Problem requirements | From the material below, retype exactly the lines that begin at the line with "focal_mm: 35" and end after the line with "exposure_s: 1/2000"; pictures stay out of the copy.

#### Material to process ####

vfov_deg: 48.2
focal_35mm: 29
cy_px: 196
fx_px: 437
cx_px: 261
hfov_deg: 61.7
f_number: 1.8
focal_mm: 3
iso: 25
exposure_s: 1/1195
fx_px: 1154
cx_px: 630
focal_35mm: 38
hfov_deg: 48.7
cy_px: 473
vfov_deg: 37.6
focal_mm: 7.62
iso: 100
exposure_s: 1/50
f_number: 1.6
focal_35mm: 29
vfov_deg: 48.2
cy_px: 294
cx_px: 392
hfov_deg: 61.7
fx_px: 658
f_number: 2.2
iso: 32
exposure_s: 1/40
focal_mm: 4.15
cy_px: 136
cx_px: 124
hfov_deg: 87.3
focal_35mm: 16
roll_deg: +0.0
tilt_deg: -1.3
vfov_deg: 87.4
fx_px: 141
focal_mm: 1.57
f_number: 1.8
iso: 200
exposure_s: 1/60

####
#### Material to process ####

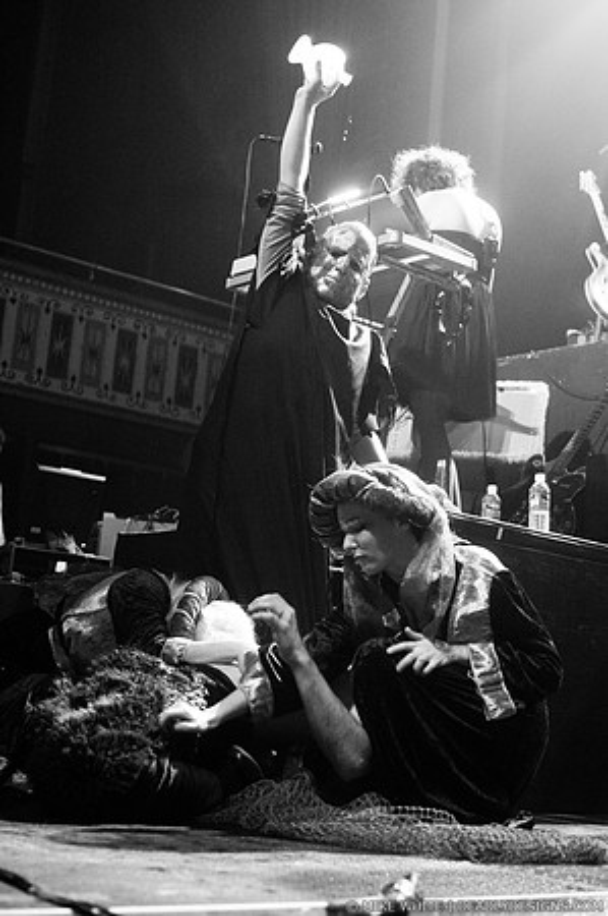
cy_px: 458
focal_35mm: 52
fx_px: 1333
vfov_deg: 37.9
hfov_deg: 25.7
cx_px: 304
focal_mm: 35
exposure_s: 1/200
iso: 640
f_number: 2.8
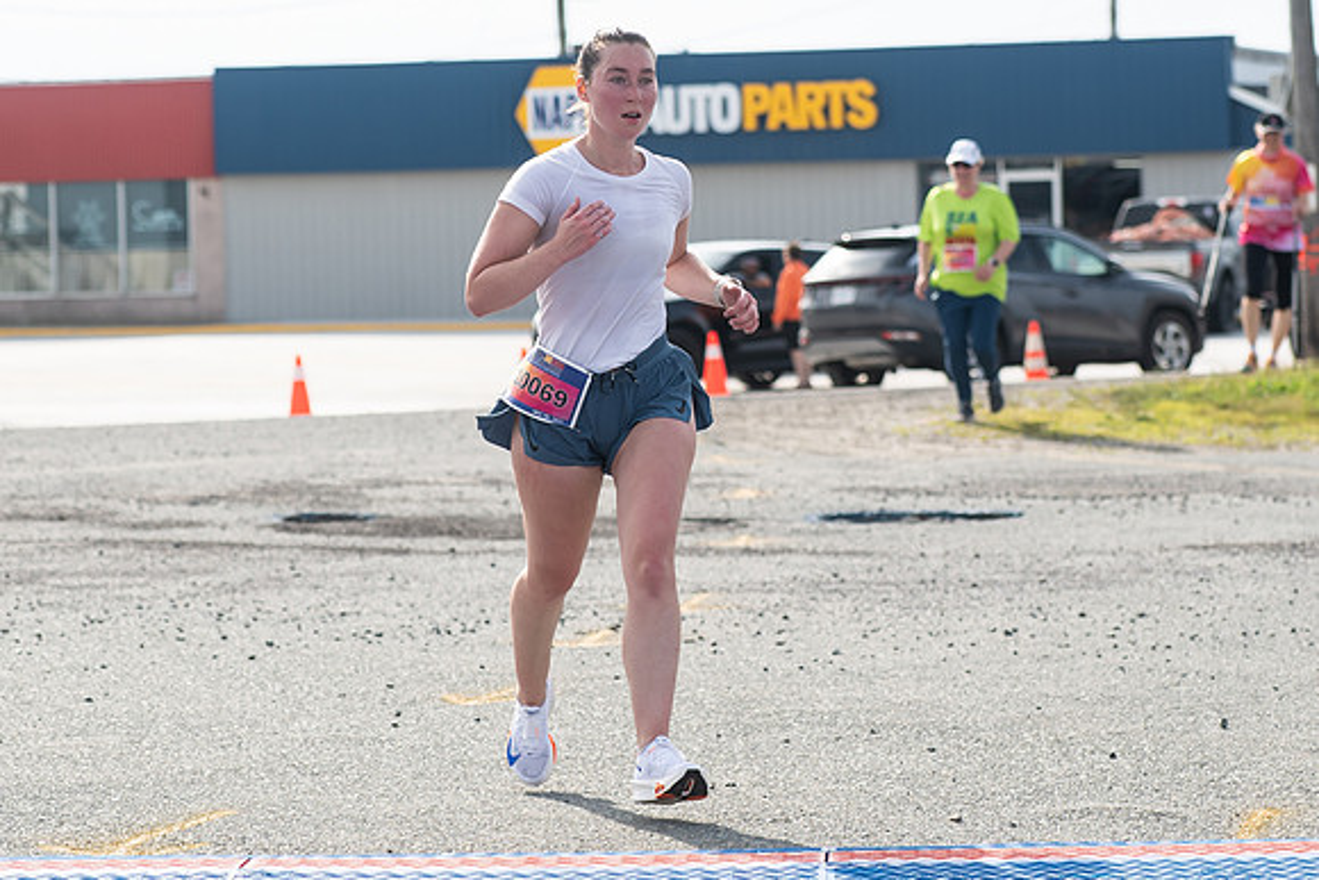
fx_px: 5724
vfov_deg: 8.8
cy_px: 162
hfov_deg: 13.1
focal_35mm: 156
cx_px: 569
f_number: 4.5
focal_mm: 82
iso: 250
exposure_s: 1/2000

####

Answer space |
focal_mm: 35
exposure_s: 1/200
iso: 640
f_number: 2.8
fx_px: 5724
vfov_deg: 8.8
cy_px: 162
hfov_deg: 13.1
focal_35mm: 156
cx_px: 569
f_number: 4.5
focal_mm: 82
iso: 250
exposure_s: 1/2000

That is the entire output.